The Appellant submitted that the ammunition was planted on him by the police. DW2 also claimed that the Appellant was tortured by the police so that he could be entrapped for committing the offence. This court’s analysis of the evidence adduced by the Appellant in his defence and that of DW2 clearly shows that their evidence was contradictory and was contrived with a view to exonerating the Appellant from the crime that he had committed. No medical evidence was adduced by the Appellant to establish that indeed he was tortured. This court was not persuaded by the thrust of the Appellant’s defence that he was an innocent victim who was entrapped and thereafter framed by the police. If that was the case, the military police who independently investigated the matter would have exonerated the Appellant from the crime. As it were, the investigation by the military police confirmed the conclusions reached by the two teams of police officers investigating the case that indeed the Appellant was selling ammunition to criminals.

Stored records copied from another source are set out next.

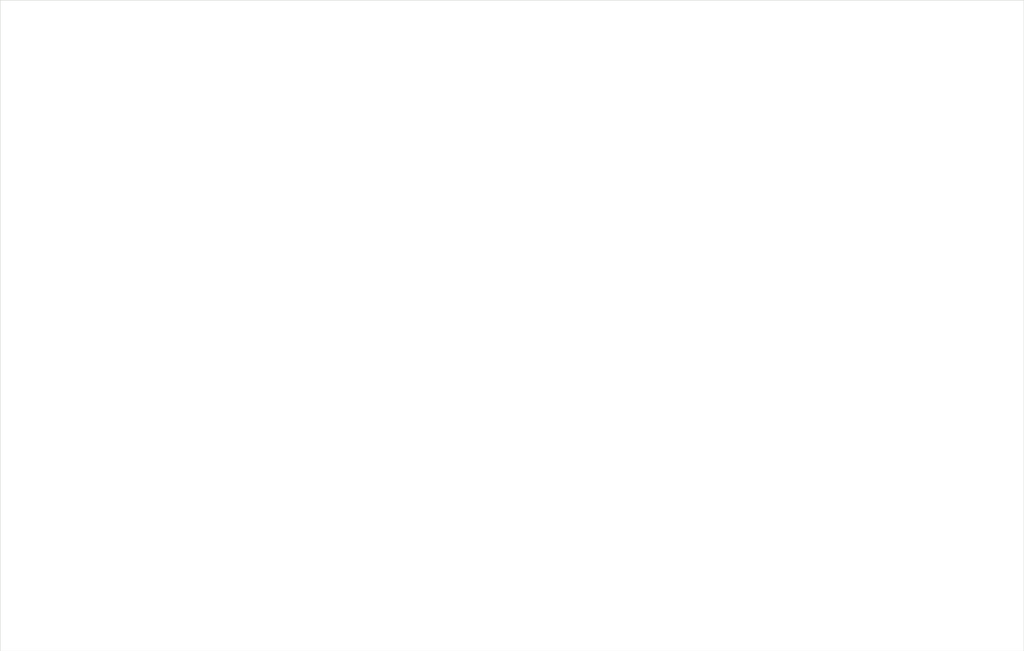
<source format=kicad_pcb>
(kicad_pcb
	(version 20241229)
	(generator "pcbnew")
	(generator_version "9.0")
	(general
		(thickness 1.6)
		(legacy_teardrops no)
	)
	(paper "A4")
	(layers
		(0 "F.Cu" signal)
		(2 "B.Cu" signal)
		(9 "F.Adhes" user "F.Adhesive")
		(11 "B.Adhes" user "B.Adhesive")
		(13 "F.Paste" user)
		(15 "B.Paste" user)
		(5 "F.SilkS" user "F.Silkscreen")
		(7 "B.SilkS" user "B.Silkscreen")
		(1 "F.Mask" user)
		(3 "B.Mask" user)
		(17 "Dwgs.User" user "User.Drawings")
		(19 "Cmts.User" user "User.Comments")
		(21 "Eco1.User" user "User.Eco1")
		(23 "Eco2.User" user "User.Eco2")
		(25 "Edge.Cuts" user)
		(27 "Margin" user)
		(31 "F.CrtYd" user "F.Courtyard")
		(29 "B.CrtYd" user "B.Courtyard")
		(35 "F.Fab" user)
		(33 "B.Fab" user)
		(39 "User.1" user)
		(41 "User.2" user)
		(43 "User.3" user)
		(45 "User.4" user)
	)
	(setup
		(pad_to_mask_clearance 0)
		(allow_soldermask_bridges_in_footprints no)
		(tenting front back)
		(pcbplotparams
			(layerselection 0x00000000_00000000_55555555_5755f5ff)
			(plot_on_all_layers_selection 0x00000000_00000000_00000000_00000000)
			(disableapertmacros no)
			(usegerberextensions no)
			(usegerberattributes yes)
			(usegerberadvancedattributes yes)
			(creategerberjobfile yes)
			(dashed_line_dash_ratio 12.000000)
			(dashed_line_gap_ratio 3.000000)
			(svgprecision 4)
			(plotframeref no)
			(mode 1)
			(useauxorigin no)
			(hpglpennumber 1)
			(hpglpenspeed 20)
			(hpglpendiameter 15.000000)
			(pdf_front_fp_property_popups yes)
			(pdf_back_fp_property_popups yes)
			(pdf_metadata yes)
			(pdf_single_document no)
			(dxfpolygonmode yes)
			(dxfimperialunits yes)
			(dxfusepcbnewfont yes)
			(psnegative no)
			(psa4output no)
			(plot_black_and_white yes)
			(sketchpadsonfab no)
			(plotpadnumbers no)
			(hidednponfab no)
			(sketchdnponfab yes)
			(crossoutdnponfab yes)
			(subtractmaskfromsilk no)
			(outputformat 1)
			(mirror no)
			(drillshape 1)
			(scaleselection 1)
			(outputdirectory "")
		)
	)
	(net 0 "")
	(gr_rect
		(start 40 30)
		(end 150 100)
		(stroke
			(width 0.05)
			(type default)
		)
		(fill no)
		(layer "Edge.Cuts")
		(uuid "72ba685f-30cf-4bf5-a7a4-c03bb2b70fbb")
	)
	(embedded_fonts no)
)

</source>
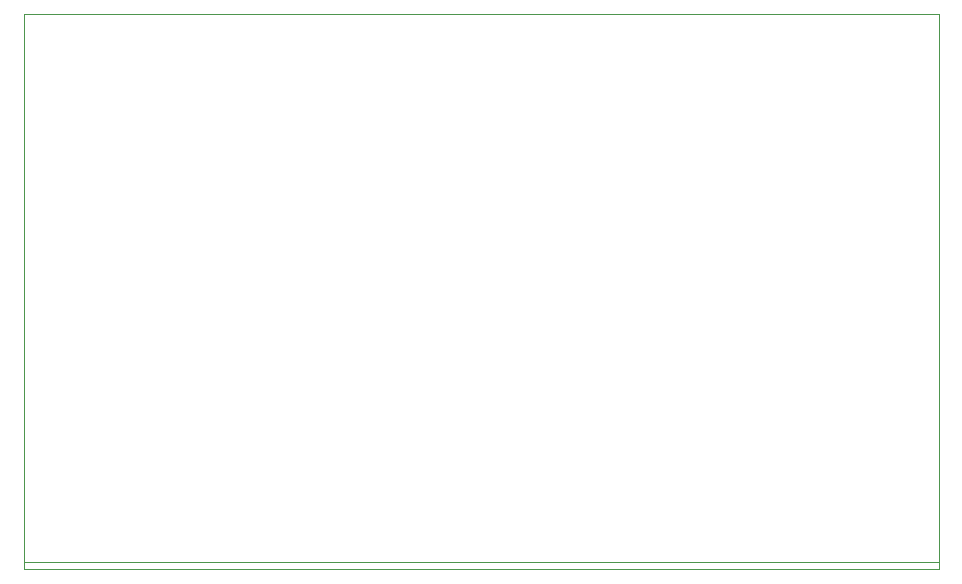
<source format=gbr>
G04 (created by PCBNEW (2013-07-07 BZR 4022)-stable) date 11/12/2014 2:51:25 PM*
%MOIN*%
G04 Gerber Fmt 3.4, Leading zero omitted, Abs format*
%FSLAX34Y34*%
G01*
G70*
G90*
G04 APERTURE LIST*
%ADD10C,0.00590551*%
%ADD11C,0.00393701*%
G04 APERTURE END LIST*
G54D10*
G54D11*
X112250Y-38000D02*
X112250Y-56500D01*
X112250Y-56500D02*
X112250Y-38000D01*
X112250Y-38000D02*
X112250Y-56500D01*
X112250Y-56500D02*
X112250Y-38000D01*
X112250Y-38000D02*
X112250Y-56500D01*
X112250Y-56500D02*
X112250Y-38000D01*
X112250Y-38000D02*
X112250Y-56500D01*
X112250Y-56500D02*
X112250Y-56250D01*
X81750Y-56500D02*
X112250Y-56500D01*
X81750Y-38000D02*
X81750Y-56500D01*
X81750Y-56250D02*
X81750Y-38000D01*
X81750Y-38000D02*
X81750Y-56250D01*
X112250Y-56250D02*
X81750Y-56250D01*
X112250Y-38000D02*
X112250Y-38250D01*
X81750Y-38000D02*
X112250Y-38000D01*
M02*

</source>
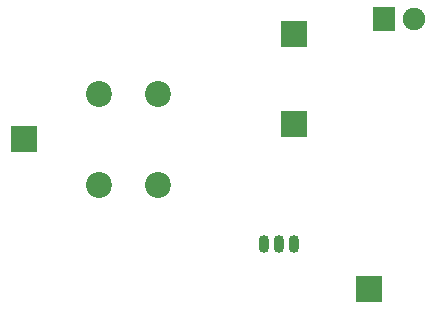
<source format=gbr>
G04 #@! TF.FileFunction,Copper,L2,Bot,Signal*
%FSLAX46Y46*%
G04 Gerber Fmt 4.6, Leading zero omitted, Abs format (unit mm)*
G04 Created by KiCad (PCBNEW 4.0.2-stable) date 2016 April 06, Wednesday 21:37:21*
%MOMM*%
G01*
G04 APERTURE LIST*
%ADD10C,0.100000*%
%ADD11R,1.900000X2.000000*%
%ADD12C,1.900000*%
%ADD13R,2.235200X2.235200*%
%ADD14O,0.899160X1.501140*%
%ADD15C,2.199640*%
G04 APERTURE END LIST*
D10*
D11*
X170180000Y-96520000D03*
D12*
X172720000Y-96520000D03*
D13*
X162560000Y-97790000D03*
X162560000Y-105410000D03*
D14*
X161290000Y-115570000D03*
X162560000Y-115570000D03*
X160020000Y-115570000D03*
D15*
X146090640Y-110530640D03*
X151089360Y-110530640D03*
X151089360Y-102829360D03*
X146090640Y-102829360D03*
D13*
X139700000Y-106680000D03*
X168910000Y-119380000D03*
M02*

</source>
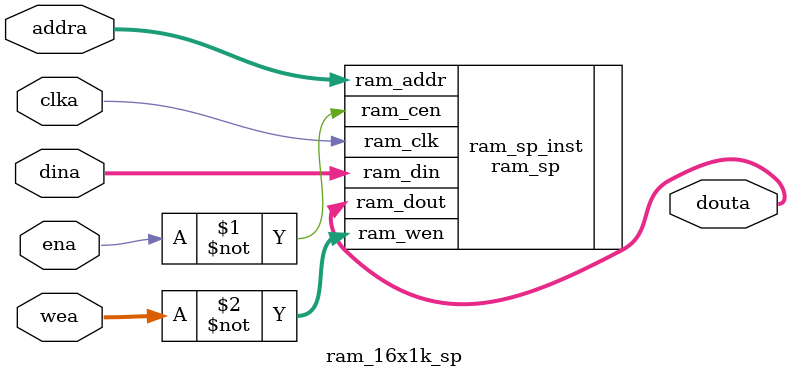
<source format=v>

module ram_16x1k_sp (
  clka,
  ena,
  wea,
  addra,
  dina,
  douta
);

input clka;
input ena;
input [1 : 0] wea;
input [9 : 0] addra;
input [15 : 0] dina;
output [15 : 0] douta;

//============
// RAM
//============

ram_sp #(.ADDR_MSB(9), .MEM_SIZE(2048)) ram_sp_inst (

// OUTPUTs
    .ram_dout     ( douta),      // RAM data output

// INPUTs
    .ram_addr     ( addra),      // RAM address
    .ram_cen      (~ena),        // RAM chip enable (low active)
    .ram_clk      ( clka),       // RAM clock
    .ram_din      ( dina),       // RAM data input
    .ram_wen      (~wea)         // RAM write enable (low active)
);


endmodule // ram_16x1k_sp


</source>
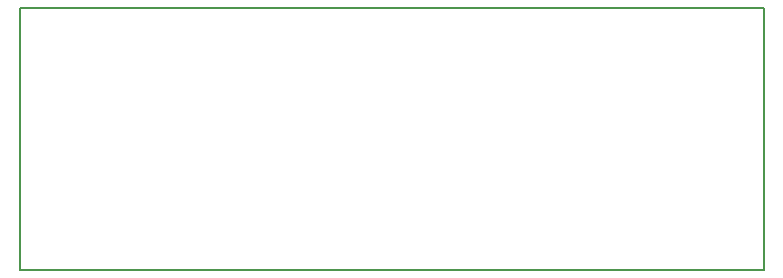
<source format=gbr>
G04 #@! TF.GenerationSoftware,KiCad,Pcbnew,(5.0.1)-3*
G04 #@! TF.CreationDate,2020-02-13T16:16:06-05:00*
G04 #@! TF.ProjectId,ESC_V1,4553435F56312E6B696361645F706362,rev?*
G04 #@! TF.SameCoordinates,Original*
G04 #@! TF.FileFunction,Profile,NP*
%FSLAX46Y46*%
G04 Gerber Fmt 4.6, Leading zero omitted, Abs format (unit mm)*
G04 Created by KiCad (PCBNEW (5.0.1)-3) date 2/13/2020 4:16:06 PM*
%MOMM*%
%LPD*%
G01*
G04 APERTURE LIST*
%ADD10C,0.150000*%
G04 APERTURE END LIST*
D10*
X185000000Y-70750000D02*
X122000000Y-70750000D01*
X185000000Y-48500000D02*
X185000000Y-70750000D01*
X122000000Y-48500000D02*
X185000000Y-48500000D01*
X122000000Y-70750000D02*
X122000000Y-48500000D01*
M02*

</source>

The prosecution was able to establish to the required standard of proof beyond any reasonable doubt that the Appellant indeed sold ammunition to criminals which may have been connected to a robbery incident that resulted in the death of the victim of the robbery. The explanation given by the Appellant in his defence to the effect that he had no connection whatsoever with the robbery, may well be true. However, it was clear that the Appellant knew or ought to have known that supplying ammunition to unlicenced persons who held illegal firearms may very well result to injury to persons who may be victims of criminal activities. The Appellant was reckless or did not care as to the consequences of his actions. The Appellant cannot therefore say that he did not have within his contemplation that the ammunition that he supplied to unlicenced persons would be used in criminal enterprises.
This court’s re-evaluation of the totality evidence adduced before the Court Martial leads it to the irresistible finding that indeed the prosecution established its case on the charge brought against the Appellant of being found in possession of ammunition in circumstances that indicated that the same would be used against the public good to the required standard of proof beyond any reasonable doubt.
The Appellant’s appeal therefore lacks merit. It is hereby dismissed. The conviction and sentence of the Court Martial is hereby upheld. It is so ordered.